How to efficiently serialize 64-bit floats so that the byte arrays preserve natural numeric order?
-
07-07-2021 - |
Question
The project I'm working on requires me to store javascript numbers(which are doubles) as BLOB primary keys in a database table(can't use the database native float data type). So basically I need to serialize numbers to a byte array in such a way that:
1 - The length of the byte array is 8(which is what is normally needed to serialize doubles)
2 - the byte arrays must preserve natural order so the database will transparently sort rows in the index b-tree.
A simple function that takes a number and returns an array of numbers representing the bytes is what I'm seeking. I prefer the function to be written in javascript but answers in java, C, C#, C++ or python will also be accepted.
Solution
To meet the sorting requirement, you need to:
- Use big-endian representation
- If the sign bit is 0, flip it to 1. Check the actual bit -- comparing the original number to 0 gives a different result in special cases such as the negative zero.

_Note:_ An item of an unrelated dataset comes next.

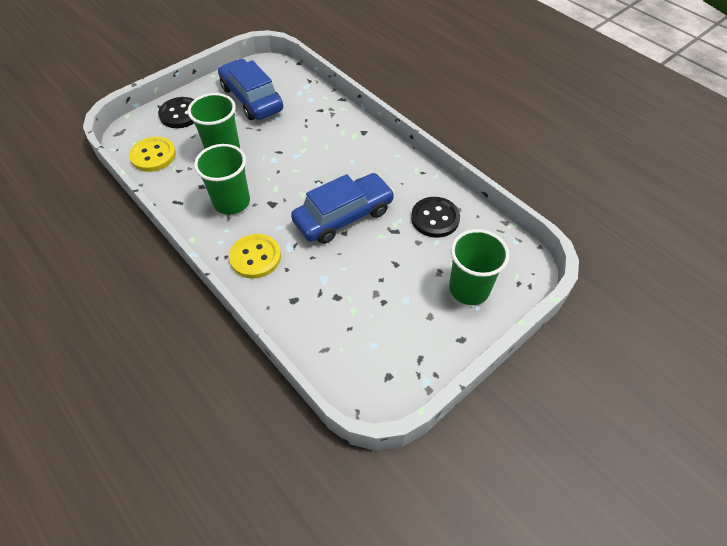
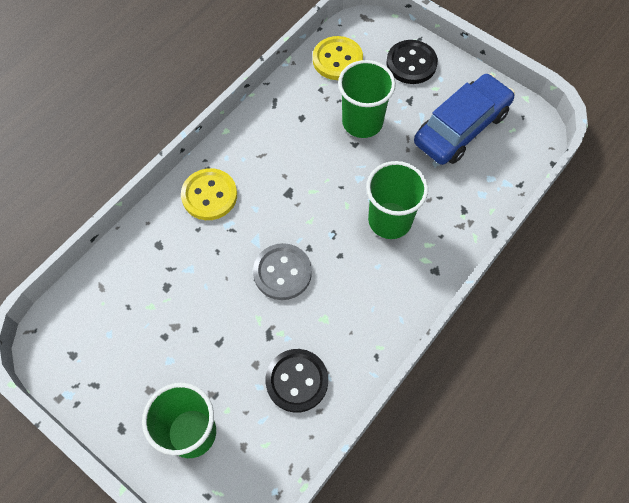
camera: 80 degrees right, 10 degrees up
(232, 202) = (283, 153): green cup -> green cup (390, 220)
(343, 216) = (282, 272): blue car -> grey button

- If the sign bit is 1, flip all bits
Python 3 code:
import struct
def invert(x):
return bytes(c ^ 255 for c in x)
def tobin(x):
binx = struct.pack('>d', x)
if binx > b'\x80': #negative
return invert(binx)
else:
return struct.pack('>d', -x)
data = [float('-inf'), -100.0, -2.0, -.9, -.1, -0.0,
0.0, .1, .9, 2.0, 100.0, float('inf'), float('nan')]
print(sorted(data, key=tobin))
#[-inf, -100.0, -2.0, -0.9, -0.1, -0.0, 0.0, 0.1, 0.9, 2.0, 100.0, inf, nan]
On Python 2 change invert
to:
def invert(x):
return "".join(chr(ord(c) ^ 255) for c in x)
For reference, here is the equivalent node.js which already implements a Big Endian serialization function through the 'Buffer' class:
function serialize(n) {
var buffer = new Buffer(8);
var l = buffer.length;
buffer.writeDoubleBE(n, 0);
if (buffer[0] < 0x80) {
buffer[0] ^= 0x80;
} else {
for (var i = 0; i < l; i++)
buffer[i] ^= 0xff;
}
return buffer
}
function deserialize(buffer) {
var l = buffer.length;
// 0x80 is the most significant byte of the representation of
// the first positive number(Number.MIN_VALUE)
if (buffer[0] >= 0x80) {
buffer[0] ^= 0x80;
} else {
for (var i = 0; i < l; i++)
buffer[i] ^= 0xff;
}
return buffer.readDoubleBE(0);
}
OTHER TIPS
DataView provides an API to write doubles in 8 byte containers.
with methods getFloat64()
and setFloat64()
The link mentioned apparently doesn't implement setFloat64(), but provides some perspective at least what's to be involved in writing such a function.
https://github.com/vjeux/jDataView
For browsers, the definitely best and fastest approach would be using Float64Array from typed arrays (and fixing possibly the byte order).
The obvious answer is to remove the restriction that you can't use the native database type. I can't see any point in it. It's still 8 bytes and it does the ordering for you without any further investigation, work, experiment, testing etc being necessary.